__HOW TO COMPLETE THIS TASK__: Transcribe the records in full; omit images.

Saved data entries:
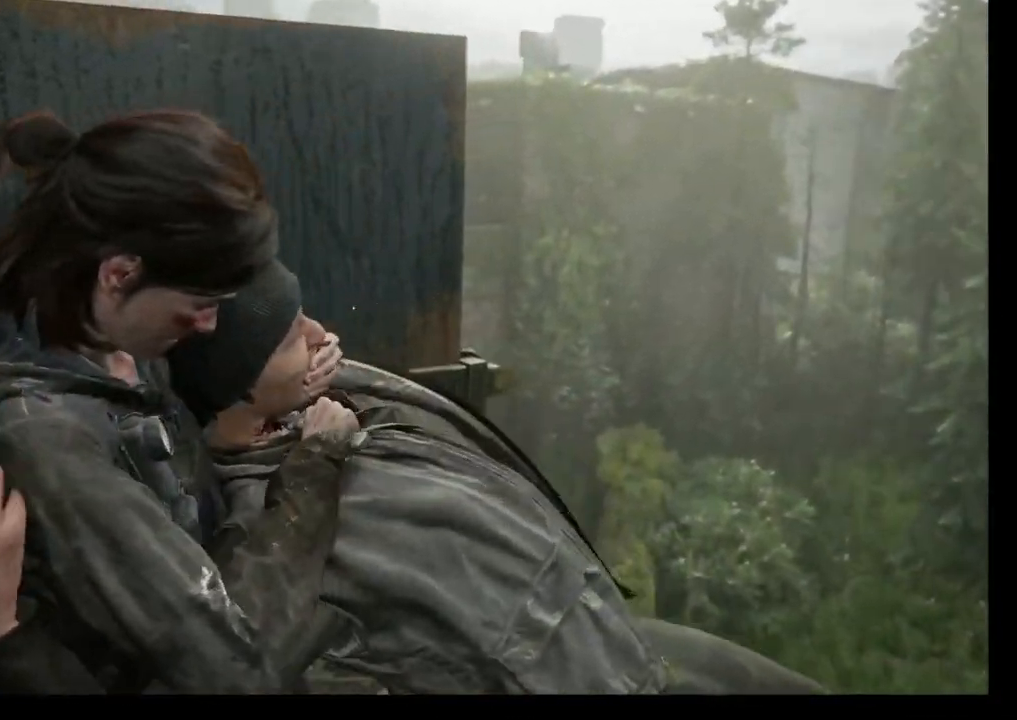
{"buttons": [], "left_stick": "center", "events": []}
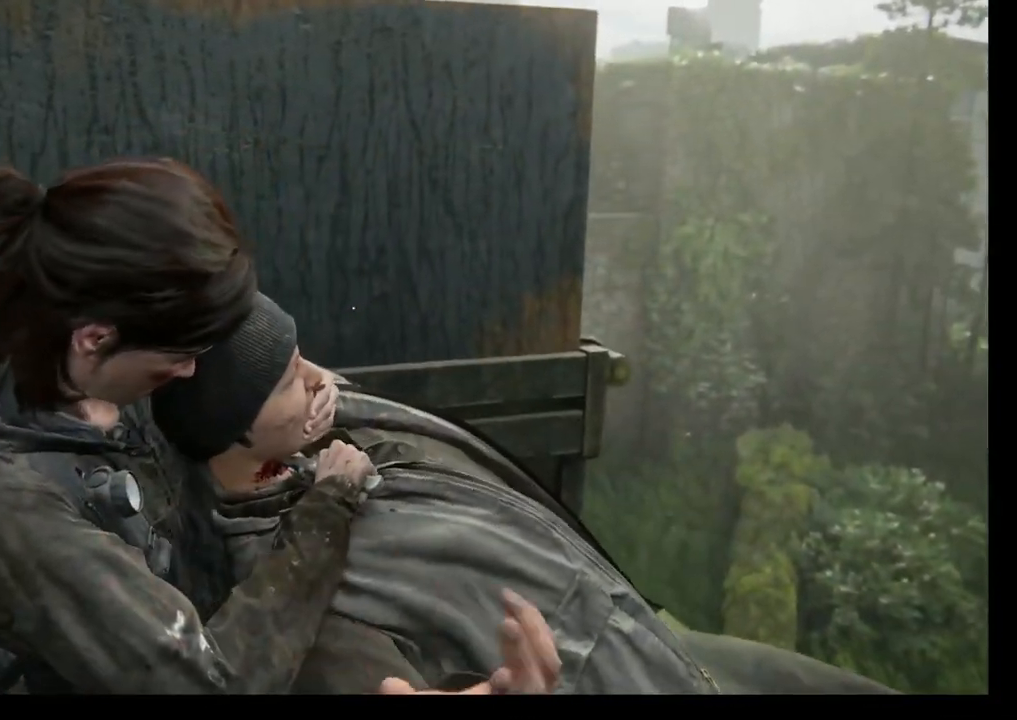
{"buttons": [], "left_stick": "center", "events": []}
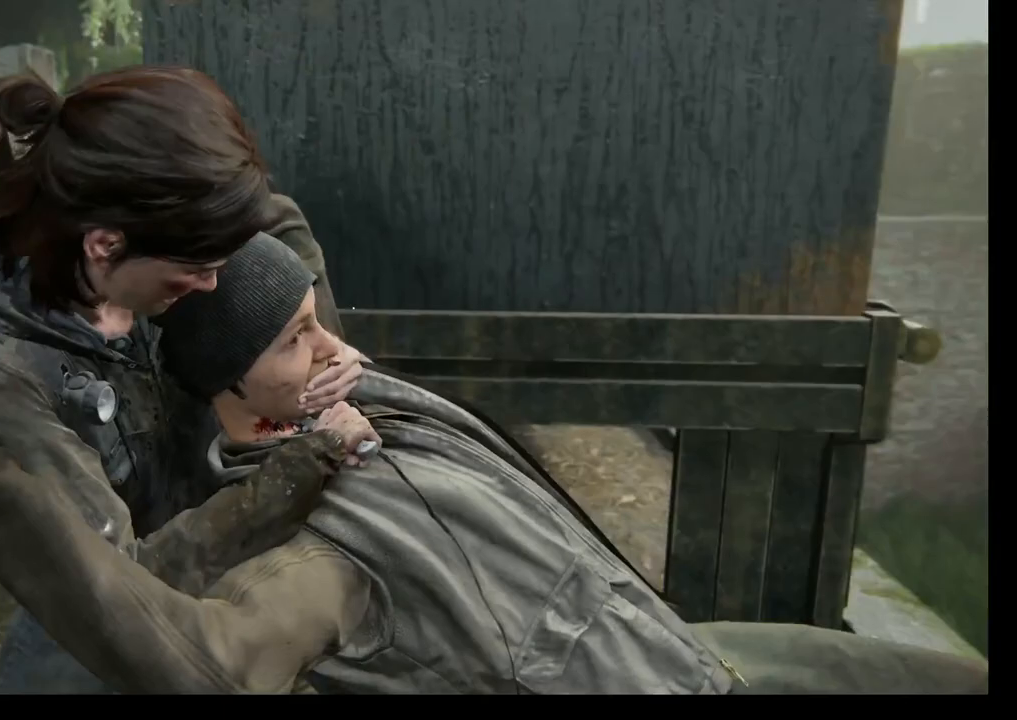
{"buttons": [], "left_stick": "center", "events": []}
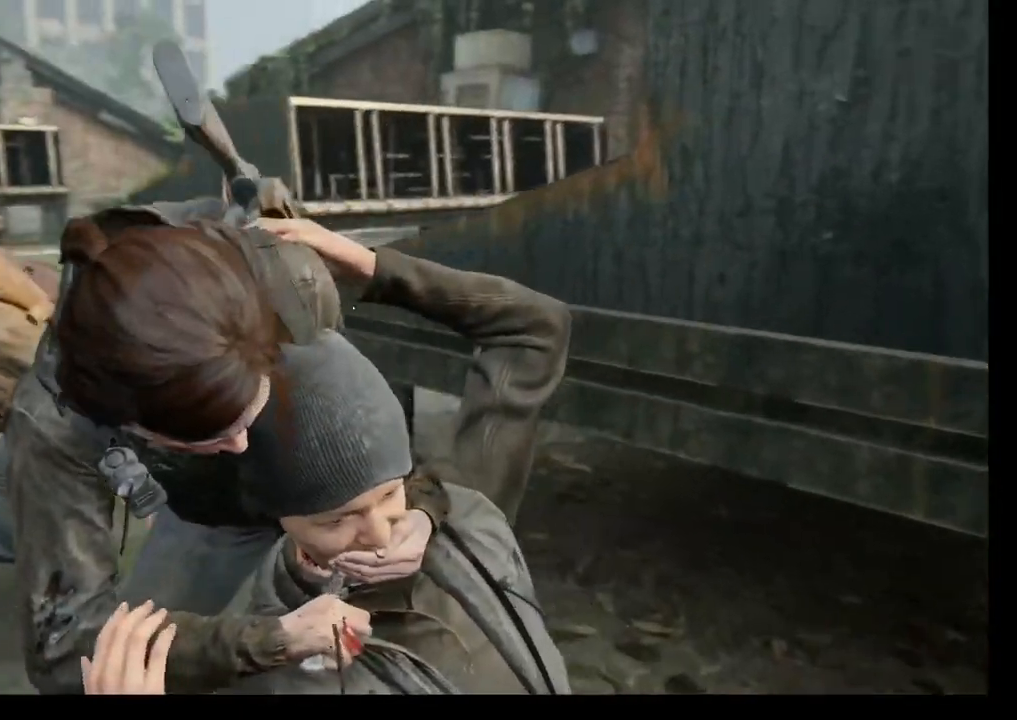
{"buttons": [], "left_stick": "center", "events": []}
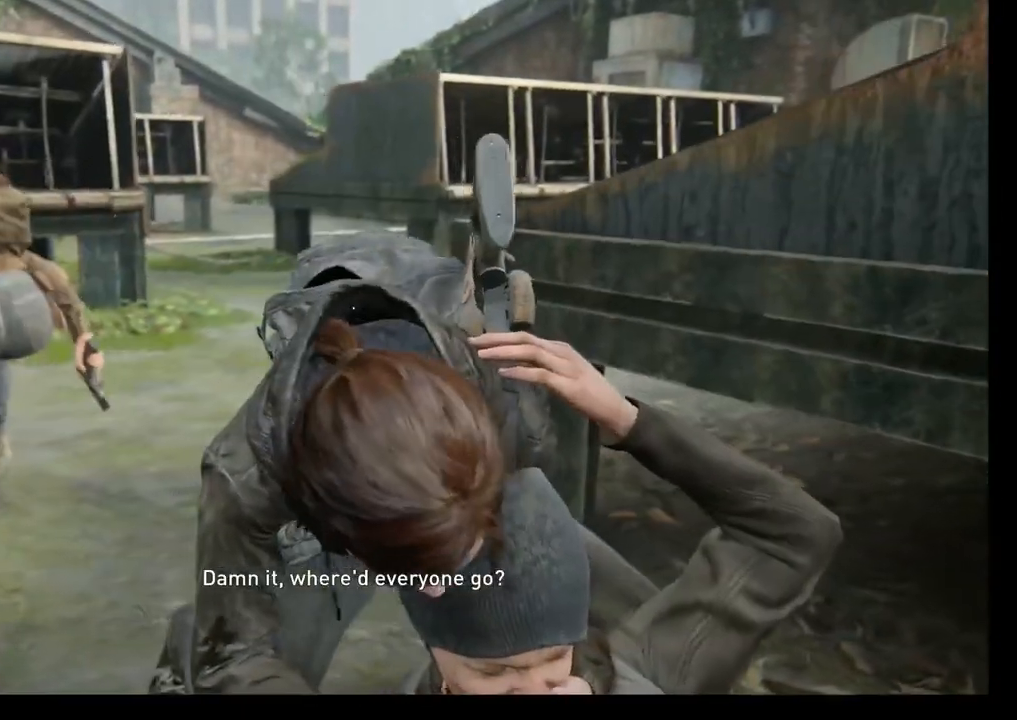
{"buttons": [], "left_stick": "up", "events": [[350, "left_stick", "up"]]}
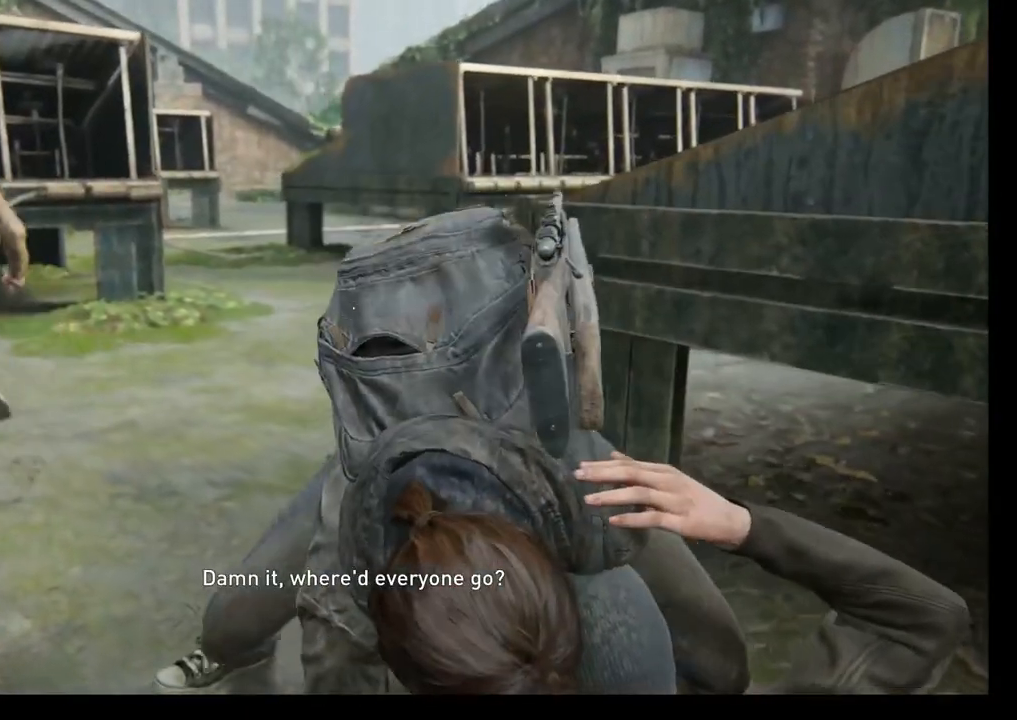
{"buttons": [], "left_stick": "up", "events": []}
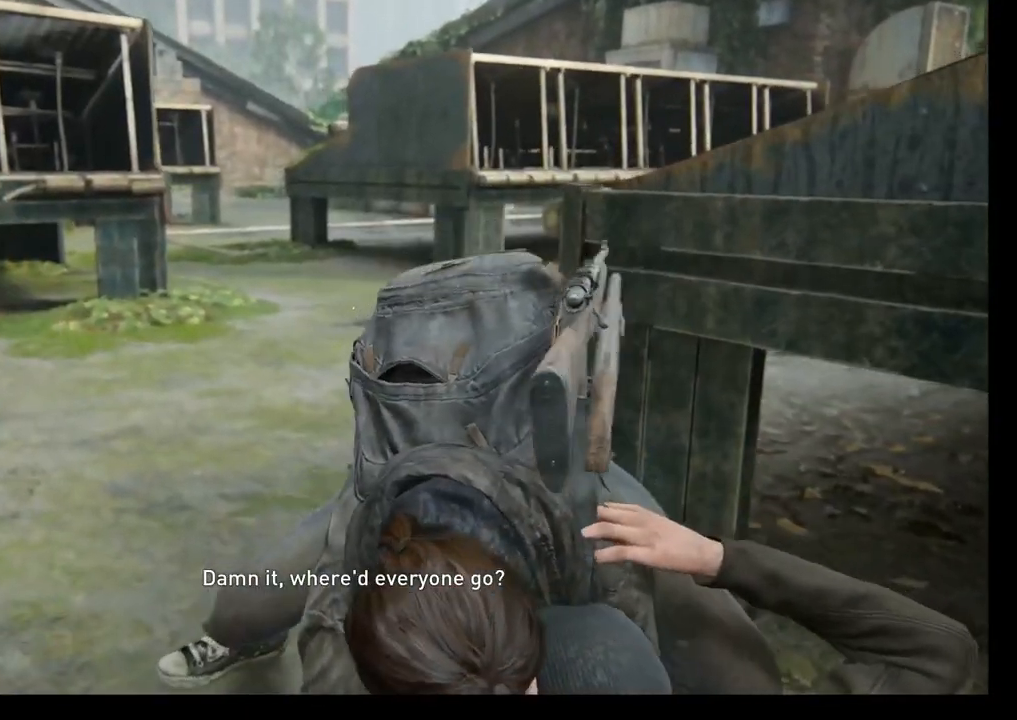
{"buttons": [], "left_stick": "up", "events": []}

__WRITTEN RESPONSE__:
{"buttons": [], "left_stick": "center", "events": []}
{"buttons": [], "left_stick": "center", "events": []}
{"buttons": [], "left_stick": "center", "events": []}
{"buttons": [], "left_stick": "center", "events": []}
{"buttons": [], "left_stick": "up", "events": [[350, "left_stick", "up"]]}
{"buttons": [], "left_stick": "up", "events": []}
{"buttons": [], "left_stick": "up", "events": []}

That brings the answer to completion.